Jannetta recognizes these two factors, but her main focus is on the structural impediments within Japanese society that, she argues, prevented a more rapid diffusion of the vaccine. In particular, she describes a Japanese society in which the flow of information was severely limited by both censorship and a cultural tendency to transmit specialized knowledge through vertical master-pupil lineages. She places this picture in contrast to European society, in which universities, medical societies, professional journals, and other conduits allowed for a relatively free flow of information about the vaccine. She argues, in turn, that the introduction of Jennerian vaccination to Japan provided the impetus for the formation of the kinds of social mechanisms--in particular, lateral, quasi-professional connections forged through the common pursuit of specialized knowledge--necessary for the widespread dissemination of the vaccine. These mechanisms, she argues, played a fundamental role in Japan's modern transformation. Vaccination was, in other words, a transformative technology for Japan.

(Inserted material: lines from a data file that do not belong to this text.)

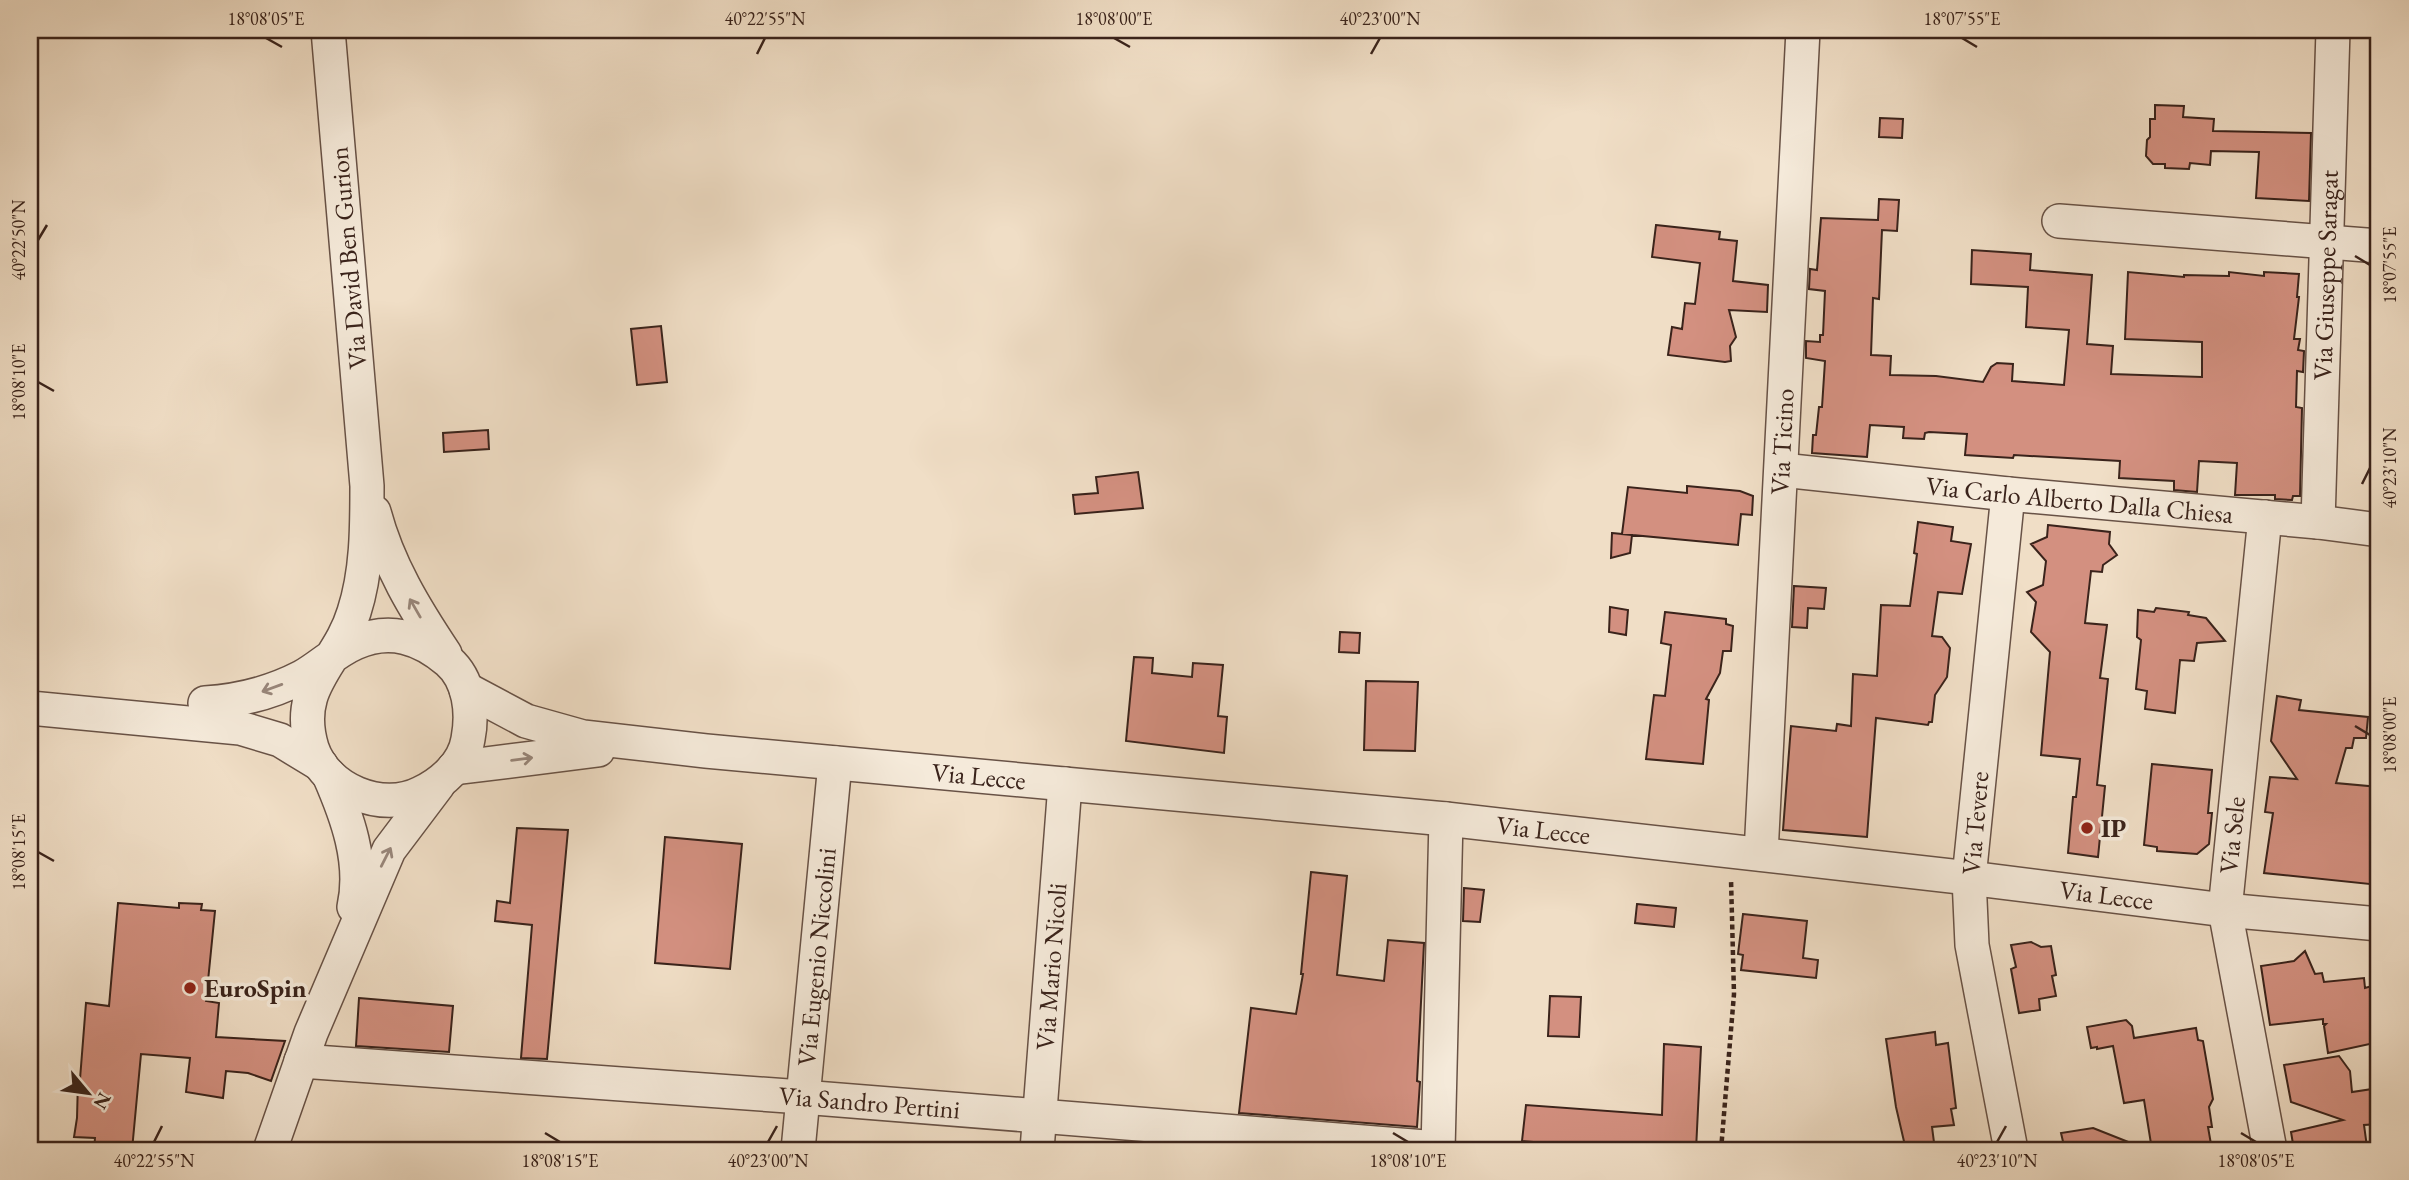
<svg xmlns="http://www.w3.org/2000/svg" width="2409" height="1180" font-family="'EB Garamond',serif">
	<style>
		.building { fill: #d39080; stroke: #3a231b; stroke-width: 2 }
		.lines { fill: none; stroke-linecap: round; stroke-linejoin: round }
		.minor-casing { stroke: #685246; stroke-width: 36 }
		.path { stroke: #3a231b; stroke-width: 4.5; stroke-dasharray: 5 3.5; stroke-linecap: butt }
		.minor { stroke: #f5eada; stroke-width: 33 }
		.oneway { stroke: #98867a }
		.ticks { fill: none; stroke: #3a231b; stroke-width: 2.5 }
		.poi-dot { fill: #8f2418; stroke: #f5eada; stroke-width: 2.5 }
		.labels { text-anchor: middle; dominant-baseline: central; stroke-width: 7; stroke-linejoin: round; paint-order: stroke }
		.street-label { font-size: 26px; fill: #3a231b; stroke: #f5eada }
		.poi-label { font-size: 26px; font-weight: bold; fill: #3a231b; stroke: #f5eada; text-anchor: start }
		.neatline { fill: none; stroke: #3a231b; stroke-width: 2.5 }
		.ticks-label { font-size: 18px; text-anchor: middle; fill: #3a231b }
	</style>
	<rect width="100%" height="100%" fill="#f0dec6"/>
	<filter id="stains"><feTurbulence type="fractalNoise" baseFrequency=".00286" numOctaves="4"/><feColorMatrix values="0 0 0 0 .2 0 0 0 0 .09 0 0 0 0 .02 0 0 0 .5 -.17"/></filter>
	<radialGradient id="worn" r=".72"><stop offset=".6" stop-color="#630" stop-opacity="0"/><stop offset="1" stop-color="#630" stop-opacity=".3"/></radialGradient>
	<path class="building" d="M2155,105L2184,106L2183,117L2214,119L2213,131L2311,133L2309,201L2256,198L2259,152L2211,151L2210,165L2190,163L2189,169L2165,168V164H2153L2146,156L2147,140L2150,137V119H2155Z
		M1880,118L1903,119L1902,138L1879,137Z
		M1879,199L1899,200L1897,231L1882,230L1879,299L1873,298L1871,355L1891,356L1890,375L1936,376L1983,382L1991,367L1997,363L2013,364L2012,381L2064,385L2069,330L2026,327L2028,287L1971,284L1972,250L2031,254L2030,270L2092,275L2087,344L2113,346L2111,374L2202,377V342L2125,339L2128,272L2184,277V275L2229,276V272L2264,276V272L2299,274L2297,297H2299L2294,339H2300L2298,350L2304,351L2303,372L2297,371L2296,407L2302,408L2300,496H2293L2292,500L2275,499V495H2235L2237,463L2199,461L2197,492L2174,490V481L2119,478L2120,461L2014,455L2013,458L1965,455L1967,434L1929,432L1925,433L1924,439L1903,438L1904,427L1870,425L1867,457L1812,453L1813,435H1816L1819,407H1822L1825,361L1806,358V341L1820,342V335H1823L1825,291L1809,289L1810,269L1817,270L1821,218L1878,220Z
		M1656,225L1720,232L1719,239L1737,241L1733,281L1768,285L1767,312L1729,310L1736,337L1730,346L1731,361L1725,362L1668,355L1672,327L1682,329L1685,303L1695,304L1700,263L1652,257Z
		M661,326L667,382L637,385L631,329Z
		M488,430L489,449L444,452L443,433Z
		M1138,472L1143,508L1075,514L1073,495L1098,493L1096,477Z
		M1687,486L1740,491L1753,496L1752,515L1741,514L1738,545L1622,534L1628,487L1687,493Z
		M1918,522L1953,527L1951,541L1971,544L1962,594L1938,592L1932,636L1942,637L1950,648L1947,677L1935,695L1932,722H1929L1928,725L1876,718L1867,837L1783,830L1791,726L1836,731L1837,724L1851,726L1853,674L1877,676L1881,605L1910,606L1917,554L1914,553Z
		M2048,525L2110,532L2109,544L2117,555L2103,565L2102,572L2091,571L2085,623L2107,625L2100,678L2108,679L2097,785L2105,786L2098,857L2068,853L2073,797H2076L2080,759L2041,755L2050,652L2031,632L2036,602L2027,592L2043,585L2046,561L2031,544L2047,537Z
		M1612,533L1632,535L1630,553L1611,558Z
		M1794,586L1826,588L1824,609L1808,608L1807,628L1792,627Z
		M1610,607L1628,610L1626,635L1609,632Z
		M2156,608L2189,612L2188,615L2206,618L2225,641L2197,643L2194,661L2180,660L2175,713L2145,709L2147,691L2136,689L2141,640L2137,637L2138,610L2154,612Z
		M1665,612L1726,619V624L1733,626L1731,651H1723L1720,673L1706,699L1709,700L1703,764L1646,759L1654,695L1665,696L1671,645L1661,643Z
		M1340,632L1360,633L1359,653L1339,652Z
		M1134,657L1153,658L1152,673L1192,677L1193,663L1223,665L1218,716L1227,717L1224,753L1126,741Z
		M1366,681L1418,682L1415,751L1364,750Z
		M2277,696L2301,700L2299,710L2368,717L2366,738H2354L2352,748H2346L2336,783L2379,787V885L2264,873L2273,813L2265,812L2270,777L2297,779L2271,741Z
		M2152,764L2212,770L2208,813H2212L2209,844L2197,854L2157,851V847L2144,845Z
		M517,828L568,830L547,1059L521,1058L532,925L495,921L497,901L510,903Z
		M665,837L742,844L730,969L655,963Z
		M1311,872L1347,876L1337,975L1384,981L1388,940L1424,943L1417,1081L1420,1082L1417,1127L1239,1113L1251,1008L1296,1014L1303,974H1301Z
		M1464,888L1484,890L1480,922L1463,921Z
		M118,903L179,908V903L202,904L201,910L215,911L206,1001L219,1003L216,1037L285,1041L271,1081L248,1073L226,1071L223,1098L186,1092L190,1058L141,1054L132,1150H94L95,1138L74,1137L77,1118L78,1080L80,1079L86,1003L109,1006Z
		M1637,904L1676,908L1674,927L1635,923Z
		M1743,914L1807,921L1803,958L1818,960L1816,978L1741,970L1743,955L1738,954Z
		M2031,942L2041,947L2051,946L2056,975L2052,976L2056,996L2039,999L2040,1010L2019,1013L2011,969L2016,967L2011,945Z
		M2305,951L2315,974L2322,973L2324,982L2364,978L2365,988L2379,984V1042L2328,1053L2324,1026L2326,1024H2323V1019L2270,1025L2261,966L2294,961Z
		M1550,996L1581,997L1579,1037L1548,1036Z
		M359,998L453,1006L449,1052L356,1046Z
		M2126,1020L2132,1026L2134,1038L2196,1028L2198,1040L2203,1041L2213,1099L2209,1107L2212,1127H2208L2212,1150H2152L2144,1100L2124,1103L2113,1046L2097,1049V1047L2091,1048L2087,1027Z
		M1935,1032L1936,1045L1948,1043L1956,1108L1951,1109L1954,1125L1932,1127L1935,1150H1906L1896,1107L1886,1039Z
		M1664,1044L1701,1047L1696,1150H1635L1522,1141L1526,1105L1662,1115Z
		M2339,1056L2350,1071L2352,1092L2379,1088V1124L2364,1125L2367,1147L2363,1148L2364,1150H2294L2291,1132L2343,1120L2291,1102L2284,1065Z
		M2093,1128L2146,1149V1150H2065L2061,1133Z"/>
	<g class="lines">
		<g class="minor-casing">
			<g id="minor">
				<path d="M2059,221L2379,246"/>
				<path id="s1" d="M1782,470L2008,494L2318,522L2379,530"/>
				<path d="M2008,494L1969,878L1972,945L2011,1150"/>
				<path d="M374,512C388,565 415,609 445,654"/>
				<path d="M2265,517L2225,910L2270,1150"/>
				<path id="s2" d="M2318,522L2333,30"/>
				<path id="s3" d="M466,689L526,721L583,737L706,751L1446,819L1969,878L2225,910L2379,924"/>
				<path d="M205,703C238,701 273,692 302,677C320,667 336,651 355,643C390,627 421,638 448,661C470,680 473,713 468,739C464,764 442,783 421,793C382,813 326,790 312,748C293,685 338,665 354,612C367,572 367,528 367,486L328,30"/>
				<path d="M30,708L240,728L280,740L321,765"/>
				<path d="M454,768L598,750"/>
				<path d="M329,775C347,816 364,862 354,907"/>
				<path id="s4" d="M1761,854L1803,30"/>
				<path id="s5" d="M301,1061L802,1097L1438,1148"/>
				<path d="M270,1150L311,1033L389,850L438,785"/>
				<path id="s6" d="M798,1150L835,763"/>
				<path id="s7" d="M1037,1150L1065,784"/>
				<path d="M1438,1150L1446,819"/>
			</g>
		</g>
		<path class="path" d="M1721,1150L1734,994L1731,879"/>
		<use href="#minor" class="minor"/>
	</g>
	<defs><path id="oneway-shaft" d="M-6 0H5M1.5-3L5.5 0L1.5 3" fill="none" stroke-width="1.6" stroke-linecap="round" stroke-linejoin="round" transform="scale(1.75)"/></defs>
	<g class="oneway">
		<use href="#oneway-shaft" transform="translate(415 608) rotate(-120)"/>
		<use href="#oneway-shaft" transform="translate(272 688) rotate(160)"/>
		<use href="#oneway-shaft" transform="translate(522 759) rotate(-7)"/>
		<use href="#oneway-shaft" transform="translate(386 857) rotate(-63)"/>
	</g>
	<path class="ticks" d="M266,38L282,47M1114,38L1130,47M1962,38L1977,47M757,54L765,38M1371,54L1380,38M38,240L47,225M2355,256L2370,265M38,382L54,391M2362,484L2370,468M2355,726L2370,735M38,852L54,861M545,1133L560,1142M1393,1133L1408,1142M2241,1133L2256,1142M154,1142L162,1126M768,1142L777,1126M1997,1142L2006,1126"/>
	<g class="poi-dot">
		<circle cx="2087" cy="828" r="7"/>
		<circle cx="190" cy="988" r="7"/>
	</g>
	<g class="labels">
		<g class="street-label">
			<text transform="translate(348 258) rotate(-95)">Via David Ben Gurion</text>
			<text stroke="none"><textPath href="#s2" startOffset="247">Via Giuseppe Saragat</textPath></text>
			<text stroke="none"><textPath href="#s4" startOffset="413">Via Ticino</textPath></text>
			<text stroke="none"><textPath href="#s1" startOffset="299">Via Carlo Alberto Dalla Chiesa</textPath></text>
			<text stroke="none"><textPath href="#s3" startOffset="525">Via Lecce</textPath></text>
			<text transform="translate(1975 823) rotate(-85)">Via Tevere</text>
			<text stroke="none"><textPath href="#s3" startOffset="1092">Via Lecce</textPath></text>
			<text transform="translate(2232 835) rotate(-84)">Via Sele</text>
			<text stroke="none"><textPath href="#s3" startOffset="1659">Via Lecce</textPath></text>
			<text stroke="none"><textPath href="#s6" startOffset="194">Via Eugenio Niccolini</textPath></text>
			<text stroke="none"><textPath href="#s7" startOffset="184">Via Mario Nicoli</textPath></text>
			<text stroke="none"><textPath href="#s5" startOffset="570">Via Sandro Pertini</textPath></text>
		</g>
		<g class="poi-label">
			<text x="2101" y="828">IP</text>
			<text x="204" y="988">EuroSpin</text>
		</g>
	</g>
	<rect width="2409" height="1180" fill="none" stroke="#f0dec6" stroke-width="77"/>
	<g transform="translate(88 1093) rotate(119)" stroke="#f5eada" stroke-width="5" paint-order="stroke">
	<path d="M0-5L12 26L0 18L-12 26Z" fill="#3a231b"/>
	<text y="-10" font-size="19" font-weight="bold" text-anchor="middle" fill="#3a231b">N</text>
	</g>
	<rect x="38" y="38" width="2332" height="1104" class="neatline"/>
	<g class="ticks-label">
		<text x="266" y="25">18°08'05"E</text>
		<text x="765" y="25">40°22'55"N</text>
		<text x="1114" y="25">18°08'00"E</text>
		<text x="1380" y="25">40°23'00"N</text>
		<text x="1962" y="25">18°07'55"E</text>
		<text transform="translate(19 240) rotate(-90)" y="6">40°22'50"N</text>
		<text transform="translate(2390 265) rotate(-90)" y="6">18°07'55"E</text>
		<text transform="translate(19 382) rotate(-90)" y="6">18°08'10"E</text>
		<text transform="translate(2390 468) rotate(-90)" y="6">40°23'10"N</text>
		<text transform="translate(2390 735) rotate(-90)" y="6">18°08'00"E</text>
		<text transform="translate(19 852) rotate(-90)" y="6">18°08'15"E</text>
		<text x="154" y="1167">40°22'55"N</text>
		<text x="560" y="1167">18°08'15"E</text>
		<text x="768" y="1167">40°23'00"N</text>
		<text x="1408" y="1167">18°08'10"E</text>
		<text x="1997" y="1167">40°23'10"N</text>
		<text x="2256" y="1167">18°08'05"E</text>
	</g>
	<rect width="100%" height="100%" filter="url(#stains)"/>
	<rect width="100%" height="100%" fill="url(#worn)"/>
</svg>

This part of Jannetta's argument could have been made stronger by an engagement with recent scholarship on information in Tokugawa society. First, the overall picture of Tokugawa Japan (1600-1868) as a society in which censorship stifled the flow of information has been completely overturned by the last fifteen years of Japanese historical scholarship. This scholarship has shown that the emergence of huge cities (Edo, Osaka, Kyoto) and the explosion of printed materials during this era produced an astonishing abundance of easily accessible information on everything from history and geography to prostitutes and sumo wrestlers. Networks of aficionados congregated, in person and in print, around specialized areas of interest--in botany, genealogy, poetry, and, as Miyachi Masato and others have shown, even politics. Mary Elizabeth Berry's japan in Print: Information and Nation in the Early Modem Period (2006) provides a brilliant analysis of these issues; though Berry's book is too recent for Jannetta to have referenced, the overall picture of a society overflowing with information about itself has been well established in the Japanese scholarship for at least a decade. Jannetta's argument that the spread of Jennerian vaccination was due mainly to the formation of networks among physicians and intellectuals still holds up. But rather than being a unique phenomenon, this should be seen as yet another example of broader social and cultural trends visible in Japan for over a century before the news of Jenner's discovery reached Japanese shores.
This is one of a few examples in which Jannetta's lack of engagement with recent secondary scholarship is surprising--most notably, there is her characterization of Tokugawa Japan as a "closed country" without mention of more than twenty years of debate on this issue among English-language scholars. This book has many strengths, however. Jannetta's narrative is genuinely engaging, and it is enriched by her use of primary sources in multiple languages. Her archival rigor and her linguistic abilities allow her to illuminate some fascinating details and highlight the personal linkages through which the dissemination of the vaccination was accomplished. She delves deeply into decidedly local, personal interactions while keeping in view a broader, global historical context. This is quite an achievement. A more thorough engagement with the secondary literature in the fields into which she forays would have strengthened what is already a valuable piece of scholarship.